We hopped a gua gua and off we went. We were told by Justin, the volunteer we were going to visit, to tell the gua gua driver to drop us off at Casa Bonita. “Tell them you want off at Casa Bonita, but don’t act like you are going to Casa Bonita, otherwise they’ll charge you double.”Casa Bonita is a resort located in a town called Baoruco. It sits atop a cliff and overlooks the ocean, it has a beautiful outside bar and patio, with an infinity pool that trickles off towards the ocean. It mainly caters to wealthy Dominicans and the occasional tourist. A little bungalow at Casa Bonita starts at around $150 US dollars
So it is that we found ourselves trying to look destitute and determined to pay no more that the forty pesos per person that everyone else pays for this trip. I even have exactly 80 pesos in my hand, which I plan to just hand over so I don’t have to ask how much, thus inviting an opportunity to be ripped off.
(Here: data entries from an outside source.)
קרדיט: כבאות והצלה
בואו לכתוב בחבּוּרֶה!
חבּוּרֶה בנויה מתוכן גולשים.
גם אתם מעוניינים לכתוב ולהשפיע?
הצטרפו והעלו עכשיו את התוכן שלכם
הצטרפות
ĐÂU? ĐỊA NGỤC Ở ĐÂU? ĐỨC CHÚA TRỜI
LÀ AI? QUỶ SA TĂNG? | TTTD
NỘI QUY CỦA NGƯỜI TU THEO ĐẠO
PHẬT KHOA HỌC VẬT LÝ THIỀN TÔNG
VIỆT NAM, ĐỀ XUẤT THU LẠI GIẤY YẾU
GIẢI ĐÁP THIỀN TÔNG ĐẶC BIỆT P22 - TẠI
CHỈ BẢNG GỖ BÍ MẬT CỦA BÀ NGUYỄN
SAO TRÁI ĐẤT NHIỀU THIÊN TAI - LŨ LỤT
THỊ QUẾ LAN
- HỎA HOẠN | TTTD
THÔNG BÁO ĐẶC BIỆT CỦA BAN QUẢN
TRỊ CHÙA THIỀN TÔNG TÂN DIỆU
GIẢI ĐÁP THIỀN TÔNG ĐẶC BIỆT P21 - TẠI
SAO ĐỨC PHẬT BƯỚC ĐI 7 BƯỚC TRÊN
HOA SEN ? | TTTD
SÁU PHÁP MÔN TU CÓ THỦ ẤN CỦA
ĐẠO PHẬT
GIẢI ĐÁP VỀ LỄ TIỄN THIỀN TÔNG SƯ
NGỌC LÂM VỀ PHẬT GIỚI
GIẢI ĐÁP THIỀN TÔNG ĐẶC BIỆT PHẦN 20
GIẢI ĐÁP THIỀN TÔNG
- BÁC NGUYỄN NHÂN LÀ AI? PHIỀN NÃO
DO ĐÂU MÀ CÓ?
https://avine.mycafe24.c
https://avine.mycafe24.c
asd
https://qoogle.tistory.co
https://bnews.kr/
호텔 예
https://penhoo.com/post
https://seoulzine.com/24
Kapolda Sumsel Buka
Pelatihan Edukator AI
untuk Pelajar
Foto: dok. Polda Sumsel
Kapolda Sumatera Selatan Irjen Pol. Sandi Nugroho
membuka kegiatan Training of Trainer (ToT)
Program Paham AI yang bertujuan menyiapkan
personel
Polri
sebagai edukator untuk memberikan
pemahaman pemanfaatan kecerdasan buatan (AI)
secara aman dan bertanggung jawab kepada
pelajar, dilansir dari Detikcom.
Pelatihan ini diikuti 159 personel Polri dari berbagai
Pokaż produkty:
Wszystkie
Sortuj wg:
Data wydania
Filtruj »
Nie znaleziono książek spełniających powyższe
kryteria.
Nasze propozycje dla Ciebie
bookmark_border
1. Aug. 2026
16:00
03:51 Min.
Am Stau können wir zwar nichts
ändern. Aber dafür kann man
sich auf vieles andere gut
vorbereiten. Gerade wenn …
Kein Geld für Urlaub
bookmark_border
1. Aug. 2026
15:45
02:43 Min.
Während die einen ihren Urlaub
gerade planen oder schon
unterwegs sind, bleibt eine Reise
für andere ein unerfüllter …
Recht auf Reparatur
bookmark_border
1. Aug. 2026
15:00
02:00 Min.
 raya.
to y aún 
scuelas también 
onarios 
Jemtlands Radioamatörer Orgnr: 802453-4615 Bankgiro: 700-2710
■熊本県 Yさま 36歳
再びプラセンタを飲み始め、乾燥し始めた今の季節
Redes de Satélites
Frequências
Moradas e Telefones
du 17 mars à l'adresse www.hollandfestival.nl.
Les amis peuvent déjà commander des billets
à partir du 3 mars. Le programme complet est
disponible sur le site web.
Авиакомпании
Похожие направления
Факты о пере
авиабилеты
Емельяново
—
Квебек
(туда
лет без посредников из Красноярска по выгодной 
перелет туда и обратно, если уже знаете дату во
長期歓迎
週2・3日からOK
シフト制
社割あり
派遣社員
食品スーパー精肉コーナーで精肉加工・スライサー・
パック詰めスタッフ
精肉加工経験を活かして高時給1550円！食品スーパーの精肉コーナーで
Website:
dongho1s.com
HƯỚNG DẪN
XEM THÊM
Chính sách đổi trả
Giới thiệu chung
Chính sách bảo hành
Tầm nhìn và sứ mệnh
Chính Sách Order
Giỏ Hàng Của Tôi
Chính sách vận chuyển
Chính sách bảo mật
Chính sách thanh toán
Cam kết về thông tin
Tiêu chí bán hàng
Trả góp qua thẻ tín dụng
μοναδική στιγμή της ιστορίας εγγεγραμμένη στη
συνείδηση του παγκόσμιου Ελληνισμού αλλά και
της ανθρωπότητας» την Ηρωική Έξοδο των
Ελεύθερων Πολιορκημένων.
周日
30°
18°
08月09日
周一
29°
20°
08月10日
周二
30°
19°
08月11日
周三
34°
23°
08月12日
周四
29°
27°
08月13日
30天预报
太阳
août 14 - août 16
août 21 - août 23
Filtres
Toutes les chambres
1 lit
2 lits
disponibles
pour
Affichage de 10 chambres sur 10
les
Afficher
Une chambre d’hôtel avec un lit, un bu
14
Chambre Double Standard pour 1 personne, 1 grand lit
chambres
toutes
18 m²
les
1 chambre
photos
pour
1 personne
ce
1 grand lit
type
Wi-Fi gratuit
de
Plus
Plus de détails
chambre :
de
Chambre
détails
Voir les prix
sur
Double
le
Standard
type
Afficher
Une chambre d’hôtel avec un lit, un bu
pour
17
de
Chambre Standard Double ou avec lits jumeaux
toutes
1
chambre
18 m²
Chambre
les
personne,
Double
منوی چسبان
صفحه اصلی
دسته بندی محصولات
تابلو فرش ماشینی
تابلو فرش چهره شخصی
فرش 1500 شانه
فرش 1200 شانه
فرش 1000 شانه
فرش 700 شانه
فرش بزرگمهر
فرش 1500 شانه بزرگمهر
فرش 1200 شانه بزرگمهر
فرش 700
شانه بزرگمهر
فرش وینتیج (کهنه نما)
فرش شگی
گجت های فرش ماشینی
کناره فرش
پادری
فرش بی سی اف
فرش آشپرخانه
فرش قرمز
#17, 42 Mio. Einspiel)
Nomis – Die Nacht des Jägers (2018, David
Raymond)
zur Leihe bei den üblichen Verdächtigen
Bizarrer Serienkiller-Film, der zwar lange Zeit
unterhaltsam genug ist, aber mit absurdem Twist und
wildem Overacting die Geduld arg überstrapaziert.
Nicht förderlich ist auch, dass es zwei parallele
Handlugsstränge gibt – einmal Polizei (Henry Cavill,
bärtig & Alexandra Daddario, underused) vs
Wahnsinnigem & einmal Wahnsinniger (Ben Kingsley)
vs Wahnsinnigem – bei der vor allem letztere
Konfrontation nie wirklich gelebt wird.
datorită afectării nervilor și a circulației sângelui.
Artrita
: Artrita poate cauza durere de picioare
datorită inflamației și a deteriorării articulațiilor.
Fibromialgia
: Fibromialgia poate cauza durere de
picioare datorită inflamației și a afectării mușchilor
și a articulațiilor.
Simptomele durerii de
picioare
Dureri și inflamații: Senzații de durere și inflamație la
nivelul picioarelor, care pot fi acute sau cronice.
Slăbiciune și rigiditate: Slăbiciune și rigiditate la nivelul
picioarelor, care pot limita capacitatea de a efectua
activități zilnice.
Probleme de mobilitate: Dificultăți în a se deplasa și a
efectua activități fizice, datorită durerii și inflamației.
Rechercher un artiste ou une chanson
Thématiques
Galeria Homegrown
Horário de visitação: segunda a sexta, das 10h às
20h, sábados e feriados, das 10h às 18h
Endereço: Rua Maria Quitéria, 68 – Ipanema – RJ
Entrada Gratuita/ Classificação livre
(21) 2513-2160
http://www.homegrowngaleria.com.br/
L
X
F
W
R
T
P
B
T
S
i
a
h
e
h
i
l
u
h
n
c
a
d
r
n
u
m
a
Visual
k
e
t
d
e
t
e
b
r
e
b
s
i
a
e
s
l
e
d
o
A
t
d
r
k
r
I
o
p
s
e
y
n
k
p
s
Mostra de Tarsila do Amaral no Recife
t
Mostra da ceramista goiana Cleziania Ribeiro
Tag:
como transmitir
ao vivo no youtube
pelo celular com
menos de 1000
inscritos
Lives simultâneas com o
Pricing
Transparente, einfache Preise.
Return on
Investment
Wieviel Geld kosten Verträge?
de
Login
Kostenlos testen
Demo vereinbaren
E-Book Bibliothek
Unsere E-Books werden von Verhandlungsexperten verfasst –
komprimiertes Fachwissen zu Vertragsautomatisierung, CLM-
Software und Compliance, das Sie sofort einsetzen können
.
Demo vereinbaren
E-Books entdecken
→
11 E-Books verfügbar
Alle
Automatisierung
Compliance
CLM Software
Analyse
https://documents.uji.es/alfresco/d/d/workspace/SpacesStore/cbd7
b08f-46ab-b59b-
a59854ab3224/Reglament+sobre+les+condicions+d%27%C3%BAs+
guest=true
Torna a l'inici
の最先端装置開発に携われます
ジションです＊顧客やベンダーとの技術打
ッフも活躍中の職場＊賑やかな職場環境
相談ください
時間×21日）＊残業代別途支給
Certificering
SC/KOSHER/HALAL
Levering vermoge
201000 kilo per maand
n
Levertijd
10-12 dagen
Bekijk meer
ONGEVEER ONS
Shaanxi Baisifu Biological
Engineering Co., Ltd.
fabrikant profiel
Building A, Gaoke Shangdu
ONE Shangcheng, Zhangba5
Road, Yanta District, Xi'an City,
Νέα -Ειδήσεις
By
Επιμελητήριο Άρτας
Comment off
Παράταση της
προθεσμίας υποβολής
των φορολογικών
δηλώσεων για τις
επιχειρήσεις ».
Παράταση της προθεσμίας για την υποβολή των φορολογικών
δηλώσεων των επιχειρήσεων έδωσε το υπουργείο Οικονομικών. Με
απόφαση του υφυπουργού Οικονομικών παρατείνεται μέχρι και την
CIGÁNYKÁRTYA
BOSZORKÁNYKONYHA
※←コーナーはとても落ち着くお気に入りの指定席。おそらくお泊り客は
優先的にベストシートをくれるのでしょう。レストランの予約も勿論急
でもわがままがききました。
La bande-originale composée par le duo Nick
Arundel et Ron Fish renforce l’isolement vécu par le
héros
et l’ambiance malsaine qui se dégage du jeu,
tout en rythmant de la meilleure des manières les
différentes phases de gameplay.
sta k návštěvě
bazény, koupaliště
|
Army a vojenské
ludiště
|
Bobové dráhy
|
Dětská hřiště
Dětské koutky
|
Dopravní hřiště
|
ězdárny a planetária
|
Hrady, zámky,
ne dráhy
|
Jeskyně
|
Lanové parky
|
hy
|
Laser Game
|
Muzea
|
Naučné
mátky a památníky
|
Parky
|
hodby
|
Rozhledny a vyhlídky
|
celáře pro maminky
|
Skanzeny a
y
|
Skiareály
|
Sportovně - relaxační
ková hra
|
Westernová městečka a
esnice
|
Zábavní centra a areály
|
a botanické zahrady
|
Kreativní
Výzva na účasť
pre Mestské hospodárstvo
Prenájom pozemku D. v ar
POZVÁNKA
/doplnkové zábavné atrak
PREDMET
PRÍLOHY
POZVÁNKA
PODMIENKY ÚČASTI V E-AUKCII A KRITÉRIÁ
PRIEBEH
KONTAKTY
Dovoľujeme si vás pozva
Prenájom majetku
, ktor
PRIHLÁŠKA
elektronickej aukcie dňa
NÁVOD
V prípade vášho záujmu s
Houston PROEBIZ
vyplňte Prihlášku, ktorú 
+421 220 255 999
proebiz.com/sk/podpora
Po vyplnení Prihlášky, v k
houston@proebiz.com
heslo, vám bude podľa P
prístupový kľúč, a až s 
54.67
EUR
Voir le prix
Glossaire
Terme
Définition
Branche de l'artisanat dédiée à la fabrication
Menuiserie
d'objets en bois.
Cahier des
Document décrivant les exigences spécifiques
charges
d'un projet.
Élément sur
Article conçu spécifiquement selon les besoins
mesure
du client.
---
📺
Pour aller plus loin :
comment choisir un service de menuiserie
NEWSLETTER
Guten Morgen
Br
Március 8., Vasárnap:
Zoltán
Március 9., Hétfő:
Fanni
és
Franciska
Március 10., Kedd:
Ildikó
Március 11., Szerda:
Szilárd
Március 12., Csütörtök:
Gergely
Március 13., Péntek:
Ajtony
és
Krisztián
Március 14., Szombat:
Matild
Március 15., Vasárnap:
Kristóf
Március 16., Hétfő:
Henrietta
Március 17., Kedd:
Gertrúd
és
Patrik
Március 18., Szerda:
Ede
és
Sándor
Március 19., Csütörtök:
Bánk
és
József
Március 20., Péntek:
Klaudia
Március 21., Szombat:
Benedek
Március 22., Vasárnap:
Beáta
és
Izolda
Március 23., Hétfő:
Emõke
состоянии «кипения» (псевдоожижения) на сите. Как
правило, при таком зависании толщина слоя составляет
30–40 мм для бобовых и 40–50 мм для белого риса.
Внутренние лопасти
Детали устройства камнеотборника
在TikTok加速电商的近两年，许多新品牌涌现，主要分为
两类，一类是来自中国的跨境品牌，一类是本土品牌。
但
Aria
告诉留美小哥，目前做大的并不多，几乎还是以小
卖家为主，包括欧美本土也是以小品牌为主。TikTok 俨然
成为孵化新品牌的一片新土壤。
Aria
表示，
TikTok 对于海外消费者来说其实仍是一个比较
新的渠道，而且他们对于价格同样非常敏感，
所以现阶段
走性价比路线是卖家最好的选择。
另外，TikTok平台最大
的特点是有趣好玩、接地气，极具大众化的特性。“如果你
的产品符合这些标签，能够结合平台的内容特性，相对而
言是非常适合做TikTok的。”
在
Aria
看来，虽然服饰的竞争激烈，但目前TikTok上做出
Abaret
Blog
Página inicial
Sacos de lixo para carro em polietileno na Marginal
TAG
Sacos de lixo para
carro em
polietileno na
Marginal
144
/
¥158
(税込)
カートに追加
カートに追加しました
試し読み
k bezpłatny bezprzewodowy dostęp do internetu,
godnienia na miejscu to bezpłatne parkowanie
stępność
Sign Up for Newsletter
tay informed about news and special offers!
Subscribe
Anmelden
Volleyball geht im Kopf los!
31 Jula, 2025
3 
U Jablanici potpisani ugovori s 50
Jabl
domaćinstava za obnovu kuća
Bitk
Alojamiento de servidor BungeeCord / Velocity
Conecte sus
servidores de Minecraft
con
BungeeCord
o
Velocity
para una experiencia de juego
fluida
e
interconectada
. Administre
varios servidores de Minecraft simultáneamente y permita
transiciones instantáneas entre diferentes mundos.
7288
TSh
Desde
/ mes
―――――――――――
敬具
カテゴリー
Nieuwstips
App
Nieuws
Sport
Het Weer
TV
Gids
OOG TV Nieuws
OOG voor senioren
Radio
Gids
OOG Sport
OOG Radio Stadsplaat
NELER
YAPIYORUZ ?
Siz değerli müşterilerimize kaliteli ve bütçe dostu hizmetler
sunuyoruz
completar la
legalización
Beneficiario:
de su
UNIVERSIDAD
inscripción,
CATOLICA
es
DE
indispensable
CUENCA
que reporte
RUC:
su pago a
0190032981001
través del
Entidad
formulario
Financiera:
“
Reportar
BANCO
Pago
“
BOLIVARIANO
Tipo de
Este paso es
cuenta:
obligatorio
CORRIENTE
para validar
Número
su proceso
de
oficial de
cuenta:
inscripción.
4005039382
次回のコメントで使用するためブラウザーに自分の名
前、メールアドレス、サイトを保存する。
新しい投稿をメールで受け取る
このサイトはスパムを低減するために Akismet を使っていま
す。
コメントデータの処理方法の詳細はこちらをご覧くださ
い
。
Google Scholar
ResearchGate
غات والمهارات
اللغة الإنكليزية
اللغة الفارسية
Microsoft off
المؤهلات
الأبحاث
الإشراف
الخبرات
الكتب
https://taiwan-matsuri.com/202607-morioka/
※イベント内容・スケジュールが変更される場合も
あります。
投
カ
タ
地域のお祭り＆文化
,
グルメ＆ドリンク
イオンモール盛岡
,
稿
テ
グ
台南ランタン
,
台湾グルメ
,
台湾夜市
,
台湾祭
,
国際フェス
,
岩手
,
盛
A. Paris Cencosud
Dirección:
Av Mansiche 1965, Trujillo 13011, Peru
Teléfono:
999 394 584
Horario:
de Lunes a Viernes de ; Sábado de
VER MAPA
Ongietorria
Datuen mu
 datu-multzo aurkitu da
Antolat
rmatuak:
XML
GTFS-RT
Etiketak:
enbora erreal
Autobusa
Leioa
Foolproof.The driver pulls over next to a well painted sign which reads “Casa Bonita” accompanied by an arrow pointing up. We hop out and without a word I shove the pesos into the cobrador’s hand, bellow a “gracias!” and turn to walk away. The cobrador doesn’t say a word, just looks at the cash in his hand and hops back in the gua gua, which takes off and disappears around the bend. Its then that I realize that I have just shorted the guy 15 pesos. Its such an insignificant amount really, but to me it was just a little victory which I was entirely too smug about at first, and then later it became this Andre the Giant sized guilt that I had a cage match with for the rest of the day. In the end though I was able to reconcile my guilt with the knowledge that in almost every other transaction here, I will be seen as an American tourist and will be charged more for goods and services than Dominicans
After the fast one I pulled on the gua gua, we met Justin and he walked us up to Casa Bonita to see how the other 9% lives. (Over 90 percent of Dominicans live below the poverty line, which doesn’t help my guilt about the 15 pesos). It was very nice and very elegant. The three of sauntered down through his town and he explained to us how he works with the artisans and self taught jewelers who all work with Larimar. Larimar is a semiprecious stone that is found only in the Dominican Republic, and only in this area. It is a light blue stone that is same color of the ocean on this part of the island. The artisans all have there own parts of the mine in the mountain where the Larimar is found. It is a fairly recent discovery and is only now starting to boom. It is relatively inexpensive for what it is, and it is beautiful.We finally arrived at Justin’s house, and the rumors were true… Open his back door and you are face to face with Mother Ocean. The beach in the south is not sandy, but made of tiny pebbles. The sound that the incredibly large waves make as they crash is astounding. There are a few beaches nearby that are better suited for swimming and hanging out, but as far as back yards go, Justin’s is pretty cool. He said that he inherited the place from the Peace Corps volunteer that lived in this neighborhood before him. Its likely that it was passed down to that person as well. But as with all paradise, this too has its price. It comes in the form of a gang of muchachos. A half dozen of 6 to 10 year olds who worship Justin for his kindness, his patience, and his cooking. Every time his stove is lit, or there is a mention of snacks, this band of little merry men come swarming in from the front and back doors. As lively and as entertaining as any sitcom, these little guys kept us well entertained until the electricity went out, and even then after some ducking and dodging Justin had to sweep them out of the house so that we could go to bed.